The swerve in this story not being ‘HA! Murder!’ but ‘Oh, humanity’, Darren and Callum’s characters also gradually became more rounded as the episode went on (no mean feat in less than half an hour of storytelling, it’s always worth noting). Callum’s wry superiority softened in his confession of dissatisfaction in his high-achieving career. Gatiss was a great addition to this one, and not only for the meta joys of seeing a real-life university reunion inside a fictional one.
‘Dazza’ was skilfully shepherded by Pemberton from loudmouth berk to vulnerable sweetheart. His early pedalo/paedo gag was given a surprisingly emotional payoff with the revelation of the dyslexia that made him misread the reunion invitation in the first place.

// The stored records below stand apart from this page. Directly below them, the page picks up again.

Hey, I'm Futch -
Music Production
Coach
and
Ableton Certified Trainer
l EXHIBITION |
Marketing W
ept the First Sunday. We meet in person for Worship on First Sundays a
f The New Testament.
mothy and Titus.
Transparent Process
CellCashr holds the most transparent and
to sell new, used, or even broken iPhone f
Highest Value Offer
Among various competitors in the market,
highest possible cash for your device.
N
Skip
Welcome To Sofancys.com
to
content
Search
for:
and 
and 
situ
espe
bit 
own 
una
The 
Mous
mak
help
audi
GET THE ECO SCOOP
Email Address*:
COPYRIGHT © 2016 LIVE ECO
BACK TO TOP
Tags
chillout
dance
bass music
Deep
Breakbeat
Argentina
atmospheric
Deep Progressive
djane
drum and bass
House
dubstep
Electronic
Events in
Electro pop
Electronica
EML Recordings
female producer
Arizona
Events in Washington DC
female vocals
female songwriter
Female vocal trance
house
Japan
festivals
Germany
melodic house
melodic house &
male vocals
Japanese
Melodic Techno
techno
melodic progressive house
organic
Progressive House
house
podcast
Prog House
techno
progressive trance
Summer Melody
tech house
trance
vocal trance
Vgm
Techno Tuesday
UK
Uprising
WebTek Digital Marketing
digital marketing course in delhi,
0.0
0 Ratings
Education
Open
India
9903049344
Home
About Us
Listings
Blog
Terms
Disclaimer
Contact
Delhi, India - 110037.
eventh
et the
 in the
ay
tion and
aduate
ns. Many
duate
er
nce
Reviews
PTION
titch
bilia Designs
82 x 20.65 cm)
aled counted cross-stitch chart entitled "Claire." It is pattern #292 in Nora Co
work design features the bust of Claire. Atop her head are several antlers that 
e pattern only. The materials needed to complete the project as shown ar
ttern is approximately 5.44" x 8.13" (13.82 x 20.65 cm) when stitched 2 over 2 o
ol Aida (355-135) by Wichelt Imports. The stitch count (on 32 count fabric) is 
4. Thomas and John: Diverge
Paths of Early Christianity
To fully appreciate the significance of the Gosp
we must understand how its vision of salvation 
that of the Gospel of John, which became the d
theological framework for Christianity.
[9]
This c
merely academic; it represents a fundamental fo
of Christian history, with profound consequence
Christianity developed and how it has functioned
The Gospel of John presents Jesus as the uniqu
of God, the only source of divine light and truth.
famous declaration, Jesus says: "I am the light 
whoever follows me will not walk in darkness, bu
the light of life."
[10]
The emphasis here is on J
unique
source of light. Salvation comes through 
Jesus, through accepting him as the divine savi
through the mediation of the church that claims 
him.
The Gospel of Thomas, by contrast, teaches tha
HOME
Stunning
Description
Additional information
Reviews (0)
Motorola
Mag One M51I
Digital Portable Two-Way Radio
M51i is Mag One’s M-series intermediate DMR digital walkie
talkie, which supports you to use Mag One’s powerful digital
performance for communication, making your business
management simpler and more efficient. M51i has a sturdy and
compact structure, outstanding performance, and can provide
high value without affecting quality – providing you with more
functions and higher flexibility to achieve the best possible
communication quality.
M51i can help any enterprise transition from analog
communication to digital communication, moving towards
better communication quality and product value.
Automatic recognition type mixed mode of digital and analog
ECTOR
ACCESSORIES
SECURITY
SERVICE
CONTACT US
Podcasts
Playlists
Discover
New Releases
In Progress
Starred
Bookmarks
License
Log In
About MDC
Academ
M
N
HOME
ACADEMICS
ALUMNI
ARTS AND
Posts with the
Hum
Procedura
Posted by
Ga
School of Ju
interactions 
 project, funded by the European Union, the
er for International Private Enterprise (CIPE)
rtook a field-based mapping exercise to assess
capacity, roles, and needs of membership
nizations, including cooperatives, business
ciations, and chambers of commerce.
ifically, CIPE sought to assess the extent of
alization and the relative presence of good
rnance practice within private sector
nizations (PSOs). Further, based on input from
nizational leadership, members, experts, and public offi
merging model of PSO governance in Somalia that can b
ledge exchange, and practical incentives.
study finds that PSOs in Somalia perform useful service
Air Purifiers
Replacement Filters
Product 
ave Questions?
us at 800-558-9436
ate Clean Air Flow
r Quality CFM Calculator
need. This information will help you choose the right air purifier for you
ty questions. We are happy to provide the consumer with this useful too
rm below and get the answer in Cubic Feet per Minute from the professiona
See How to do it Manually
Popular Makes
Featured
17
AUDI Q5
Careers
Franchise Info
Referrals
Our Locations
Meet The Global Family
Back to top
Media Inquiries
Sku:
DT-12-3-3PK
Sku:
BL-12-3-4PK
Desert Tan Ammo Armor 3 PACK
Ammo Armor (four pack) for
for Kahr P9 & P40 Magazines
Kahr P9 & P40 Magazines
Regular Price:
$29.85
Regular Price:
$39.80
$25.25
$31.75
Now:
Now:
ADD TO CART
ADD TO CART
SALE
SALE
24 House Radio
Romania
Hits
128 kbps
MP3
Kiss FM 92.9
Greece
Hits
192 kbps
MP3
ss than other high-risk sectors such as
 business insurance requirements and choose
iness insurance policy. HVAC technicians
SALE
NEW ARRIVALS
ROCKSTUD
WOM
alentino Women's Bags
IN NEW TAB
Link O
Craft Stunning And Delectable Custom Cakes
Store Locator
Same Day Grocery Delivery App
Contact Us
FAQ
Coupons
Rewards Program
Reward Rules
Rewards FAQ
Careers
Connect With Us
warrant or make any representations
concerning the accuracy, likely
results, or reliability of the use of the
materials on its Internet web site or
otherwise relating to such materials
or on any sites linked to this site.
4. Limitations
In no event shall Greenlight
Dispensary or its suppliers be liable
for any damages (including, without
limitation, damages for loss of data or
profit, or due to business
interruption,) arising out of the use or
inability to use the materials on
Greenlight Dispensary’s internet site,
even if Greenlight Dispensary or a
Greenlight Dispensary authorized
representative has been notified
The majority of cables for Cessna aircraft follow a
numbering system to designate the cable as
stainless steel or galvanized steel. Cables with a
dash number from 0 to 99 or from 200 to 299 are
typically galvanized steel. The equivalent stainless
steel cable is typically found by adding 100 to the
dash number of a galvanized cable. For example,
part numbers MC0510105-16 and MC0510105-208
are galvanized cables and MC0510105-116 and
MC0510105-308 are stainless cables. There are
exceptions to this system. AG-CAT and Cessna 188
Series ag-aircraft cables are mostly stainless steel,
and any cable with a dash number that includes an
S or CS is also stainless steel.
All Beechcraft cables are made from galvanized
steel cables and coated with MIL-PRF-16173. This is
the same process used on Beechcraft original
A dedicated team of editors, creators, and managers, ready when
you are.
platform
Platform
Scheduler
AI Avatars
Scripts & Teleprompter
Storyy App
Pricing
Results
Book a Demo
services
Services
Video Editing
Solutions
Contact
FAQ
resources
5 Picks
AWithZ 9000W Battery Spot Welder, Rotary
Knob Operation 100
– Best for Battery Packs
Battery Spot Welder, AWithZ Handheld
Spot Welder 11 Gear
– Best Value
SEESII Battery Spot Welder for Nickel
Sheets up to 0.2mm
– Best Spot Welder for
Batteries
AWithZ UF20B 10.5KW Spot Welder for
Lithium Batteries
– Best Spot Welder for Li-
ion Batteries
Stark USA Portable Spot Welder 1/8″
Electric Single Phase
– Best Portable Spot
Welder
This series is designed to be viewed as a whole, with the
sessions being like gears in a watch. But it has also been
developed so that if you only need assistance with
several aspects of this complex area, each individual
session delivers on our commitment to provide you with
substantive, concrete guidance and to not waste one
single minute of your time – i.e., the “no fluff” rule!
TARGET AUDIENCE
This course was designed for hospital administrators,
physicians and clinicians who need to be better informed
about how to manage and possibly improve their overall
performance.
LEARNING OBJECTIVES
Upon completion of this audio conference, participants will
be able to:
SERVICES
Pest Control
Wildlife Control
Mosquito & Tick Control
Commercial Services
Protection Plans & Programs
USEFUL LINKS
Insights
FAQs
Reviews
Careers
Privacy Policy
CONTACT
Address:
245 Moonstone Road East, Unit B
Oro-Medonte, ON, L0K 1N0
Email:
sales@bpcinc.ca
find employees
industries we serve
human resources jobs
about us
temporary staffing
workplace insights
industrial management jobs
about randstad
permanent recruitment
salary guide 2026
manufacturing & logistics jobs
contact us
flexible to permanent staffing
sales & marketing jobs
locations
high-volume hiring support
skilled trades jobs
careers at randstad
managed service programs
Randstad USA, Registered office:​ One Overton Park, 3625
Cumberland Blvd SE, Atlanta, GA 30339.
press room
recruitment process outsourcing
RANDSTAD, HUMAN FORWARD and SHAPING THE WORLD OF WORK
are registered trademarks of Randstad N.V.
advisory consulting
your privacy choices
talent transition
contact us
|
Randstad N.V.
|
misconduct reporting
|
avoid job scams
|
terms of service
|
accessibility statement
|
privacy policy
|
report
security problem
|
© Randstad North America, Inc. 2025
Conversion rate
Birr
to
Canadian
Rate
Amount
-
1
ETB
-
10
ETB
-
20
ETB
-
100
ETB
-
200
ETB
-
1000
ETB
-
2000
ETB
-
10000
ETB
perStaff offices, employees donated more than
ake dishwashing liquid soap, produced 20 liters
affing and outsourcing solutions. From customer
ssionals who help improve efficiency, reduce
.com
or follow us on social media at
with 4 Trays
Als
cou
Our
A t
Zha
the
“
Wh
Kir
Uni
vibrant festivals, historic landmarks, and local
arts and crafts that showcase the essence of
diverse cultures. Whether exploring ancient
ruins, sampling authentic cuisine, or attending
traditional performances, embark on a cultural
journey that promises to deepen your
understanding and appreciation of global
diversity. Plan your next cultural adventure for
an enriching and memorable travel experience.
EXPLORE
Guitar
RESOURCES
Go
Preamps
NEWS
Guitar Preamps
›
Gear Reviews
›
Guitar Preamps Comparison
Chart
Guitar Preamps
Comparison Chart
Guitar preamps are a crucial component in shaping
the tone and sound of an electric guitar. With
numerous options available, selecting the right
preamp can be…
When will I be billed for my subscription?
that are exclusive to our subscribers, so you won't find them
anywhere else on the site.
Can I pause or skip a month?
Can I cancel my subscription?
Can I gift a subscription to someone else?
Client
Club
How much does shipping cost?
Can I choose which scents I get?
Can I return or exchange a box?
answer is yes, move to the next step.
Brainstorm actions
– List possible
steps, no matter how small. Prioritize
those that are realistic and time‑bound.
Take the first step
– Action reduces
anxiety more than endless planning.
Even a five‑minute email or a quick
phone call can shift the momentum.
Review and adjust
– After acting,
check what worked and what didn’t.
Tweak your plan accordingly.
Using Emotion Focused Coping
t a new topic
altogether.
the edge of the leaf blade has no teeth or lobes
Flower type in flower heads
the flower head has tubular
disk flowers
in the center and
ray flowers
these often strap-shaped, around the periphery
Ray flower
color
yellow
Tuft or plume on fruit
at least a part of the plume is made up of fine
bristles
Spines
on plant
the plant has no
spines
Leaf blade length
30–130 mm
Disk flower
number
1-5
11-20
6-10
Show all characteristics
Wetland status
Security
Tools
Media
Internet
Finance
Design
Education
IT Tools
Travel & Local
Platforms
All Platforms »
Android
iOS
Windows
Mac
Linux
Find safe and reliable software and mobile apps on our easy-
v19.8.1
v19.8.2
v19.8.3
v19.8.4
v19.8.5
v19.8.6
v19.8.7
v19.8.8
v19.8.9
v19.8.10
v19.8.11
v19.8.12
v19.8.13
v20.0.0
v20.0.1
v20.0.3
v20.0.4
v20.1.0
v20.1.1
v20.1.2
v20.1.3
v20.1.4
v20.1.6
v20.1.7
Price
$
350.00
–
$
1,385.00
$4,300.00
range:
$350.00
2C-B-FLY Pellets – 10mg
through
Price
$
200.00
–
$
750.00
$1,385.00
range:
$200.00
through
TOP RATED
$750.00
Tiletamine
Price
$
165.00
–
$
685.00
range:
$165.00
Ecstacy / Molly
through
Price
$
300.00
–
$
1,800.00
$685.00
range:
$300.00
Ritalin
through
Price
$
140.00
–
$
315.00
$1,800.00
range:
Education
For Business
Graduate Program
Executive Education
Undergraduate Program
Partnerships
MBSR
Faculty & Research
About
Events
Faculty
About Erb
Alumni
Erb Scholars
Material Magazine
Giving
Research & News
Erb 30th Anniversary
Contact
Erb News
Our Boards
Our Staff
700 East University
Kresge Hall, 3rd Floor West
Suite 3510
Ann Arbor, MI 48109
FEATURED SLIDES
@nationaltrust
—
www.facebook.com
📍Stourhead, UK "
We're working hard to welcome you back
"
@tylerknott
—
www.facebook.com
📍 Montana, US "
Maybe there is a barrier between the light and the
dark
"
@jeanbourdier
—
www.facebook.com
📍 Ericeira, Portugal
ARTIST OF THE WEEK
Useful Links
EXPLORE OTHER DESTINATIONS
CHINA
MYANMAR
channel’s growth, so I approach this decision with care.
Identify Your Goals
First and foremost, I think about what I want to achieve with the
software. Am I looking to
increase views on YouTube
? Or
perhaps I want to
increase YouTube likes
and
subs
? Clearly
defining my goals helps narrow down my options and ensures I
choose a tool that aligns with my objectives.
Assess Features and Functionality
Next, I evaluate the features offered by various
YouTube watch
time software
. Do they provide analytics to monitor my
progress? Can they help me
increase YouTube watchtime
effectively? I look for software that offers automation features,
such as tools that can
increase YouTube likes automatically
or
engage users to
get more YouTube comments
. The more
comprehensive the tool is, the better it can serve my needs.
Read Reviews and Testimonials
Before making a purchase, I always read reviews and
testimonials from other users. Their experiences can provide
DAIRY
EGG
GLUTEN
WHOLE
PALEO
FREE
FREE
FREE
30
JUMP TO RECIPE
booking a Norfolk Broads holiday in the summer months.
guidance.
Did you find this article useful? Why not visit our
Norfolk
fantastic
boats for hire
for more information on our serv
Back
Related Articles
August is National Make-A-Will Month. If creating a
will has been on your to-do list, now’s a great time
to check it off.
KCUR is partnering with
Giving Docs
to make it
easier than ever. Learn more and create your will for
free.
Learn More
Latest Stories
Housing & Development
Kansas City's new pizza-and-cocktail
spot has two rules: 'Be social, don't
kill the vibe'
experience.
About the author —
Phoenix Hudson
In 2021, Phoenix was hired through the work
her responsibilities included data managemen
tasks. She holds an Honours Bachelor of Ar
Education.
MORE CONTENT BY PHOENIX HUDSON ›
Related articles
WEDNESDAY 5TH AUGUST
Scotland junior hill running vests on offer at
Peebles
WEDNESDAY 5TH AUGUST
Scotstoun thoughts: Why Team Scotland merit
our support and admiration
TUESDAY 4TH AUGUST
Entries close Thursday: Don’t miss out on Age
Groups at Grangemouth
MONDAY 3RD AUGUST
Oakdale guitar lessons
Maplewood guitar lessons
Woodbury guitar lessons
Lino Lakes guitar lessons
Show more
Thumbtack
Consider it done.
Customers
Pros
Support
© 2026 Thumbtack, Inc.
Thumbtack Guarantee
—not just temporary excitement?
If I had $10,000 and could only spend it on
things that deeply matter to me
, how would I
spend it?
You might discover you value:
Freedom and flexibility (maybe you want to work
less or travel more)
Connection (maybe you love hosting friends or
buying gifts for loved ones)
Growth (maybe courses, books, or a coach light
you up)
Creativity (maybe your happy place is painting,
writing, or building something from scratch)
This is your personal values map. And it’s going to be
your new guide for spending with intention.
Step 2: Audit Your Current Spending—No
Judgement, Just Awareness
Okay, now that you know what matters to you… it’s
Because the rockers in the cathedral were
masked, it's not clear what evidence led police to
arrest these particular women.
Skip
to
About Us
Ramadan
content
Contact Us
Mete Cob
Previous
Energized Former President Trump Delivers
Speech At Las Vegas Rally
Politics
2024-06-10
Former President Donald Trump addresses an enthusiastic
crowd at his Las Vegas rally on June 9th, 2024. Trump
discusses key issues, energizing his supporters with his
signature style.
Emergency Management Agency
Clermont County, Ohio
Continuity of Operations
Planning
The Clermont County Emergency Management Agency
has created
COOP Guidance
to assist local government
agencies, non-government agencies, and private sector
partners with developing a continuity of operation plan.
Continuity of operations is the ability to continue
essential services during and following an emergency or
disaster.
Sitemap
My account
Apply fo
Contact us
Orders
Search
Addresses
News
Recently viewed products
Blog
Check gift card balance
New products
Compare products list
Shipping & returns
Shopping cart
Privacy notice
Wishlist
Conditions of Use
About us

There was very good housekeeping all round, script-wise, with explanations provided for any potential complaint about the unlikeliness of Callum and Darren not knowing that Bonnie had died.
Shearsmith’s line delivery as Lawrence vowing not to ruin the ending – a line that could have meant so many awful things – was the episode’s dramatic high-point. When his secret plan turned out to be sad and sweet rather than deranged and violent, there’s the feeling of Inside No. 9 cleverly playing with its own reputation. Though it’s led fans there in the past, few go into one of these episodes expecting beauty. All the better to surprise us with.
Honestly though – a pedalo? Perfection.
Inside No. 9 Series 7 continues next Wednesday the 27th of April at 10pm on BBC Two with ‘Mr King’.